When produce hits peak summer perfection, make this Tomato Feta Salad every chance you get. Each bite is like a burst of summer in your mouth! Pair it with a perfectly cooked steak and dinner is made.
The list of ingredients needed to make this delectable salad is short and sweet. The best of summer produce, using the best tomatoes you can find, and a few pantry staples. Grab some of this Greek Seasoning, it makes for the best flavor in my opinion.
You can use any tomato you like for this salad. Buy the best-looking, freshest ones you can get your hands on. That's what makes this tomato feta salad truly great!
Use the JUMP TO RECIPE button at the top of the post, or scroll to the bottom of the post to see the full recipe card with ingredient measurements and instructions.
Making this salad is simple, but following the method and allowing the tomatoes a few minutes to marinate take it from good to GREAT. First, wedge the tomatoes and place them in a bowl with the oil, vinegar, and seasonings.
Roll up some basil leaves and slice them thin and add them to the bowl, then toss everything together, gently. Allow the tomatoes to marinate in the bowl for about 15 minutes.
Then lift the tomatoes out of the bowl with a slotted spoon, leaving all the liquid they release behind. Place them on a platter and top with feta cheese and a little more Greek seasoning.
Notes & Tips
Make this salad with tomatoes that are at the peak of perfection. You can really make this with any type of tomato. The ripest tomato you can get your hands on is all that counts. Heirlooms, or as seen here, Campari tomatoes, are my favorite to use. Cherry Tomatoes would be great too!
A good Greek Seasoning is the other important part of making this recipe great. I like to use a salt-free one so I can control the salt level. I also like to use kosher salt for better flavor, most seasonings that have salt in them are iodized salt.

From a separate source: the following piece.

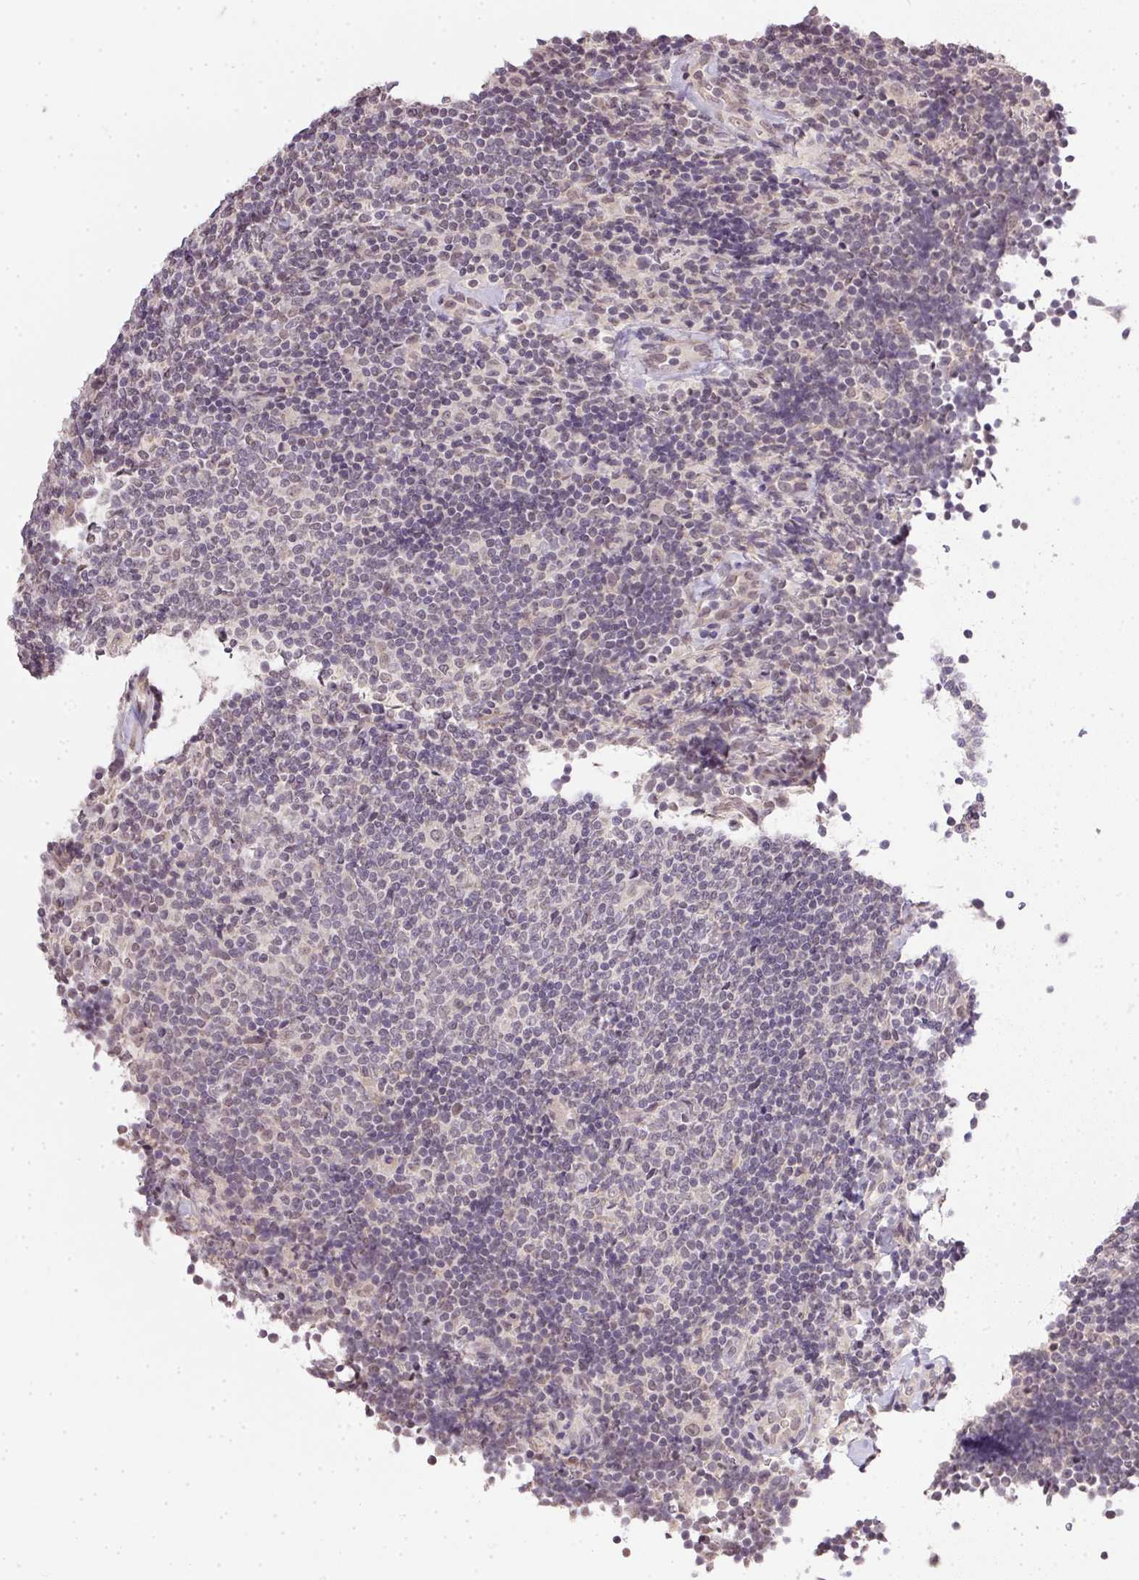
{"staining": {"intensity": "negative", "quantity": "none", "location": "none"}, "tissue": "lymphoma", "cell_type": "Tumor cells", "image_type": "cancer", "snomed": [{"axis": "morphology", "description": "Malignant lymphoma, non-Hodgkin's type, Low grade"}, {"axis": "topography", "description": "Lymph node"}], "caption": "Protein analysis of lymphoma demonstrates no significant staining in tumor cells.", "gene": "PPP4R4", "patient": {"sex": "male", "age": 52}}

Season the tomatoes and let them marinate, but only for a little bit. Stir them often for 10-15 minutes, but be gentle, you don't want to break them all apart. Let that salt and vinegar seep in and flavor the tomatoes as they release their excess juices.
The tomato juice and everything left in the bottom of the bowl make for a great vinaigrette to use on a green salad. Save it in a jar and put it in the fridge. Zero waste, and tons of flavor!
I like champagne vinegar for the sweet subtle tartness it has, but white wine or white balsamic vinegar could also be used.
A good sheep's milk feta is just about my favorite cheese ever. It's a perfectly salty addition here. But goat's cheese would also be great. Or small mozzarella balls would make it like a tossed tomato Caprese salad.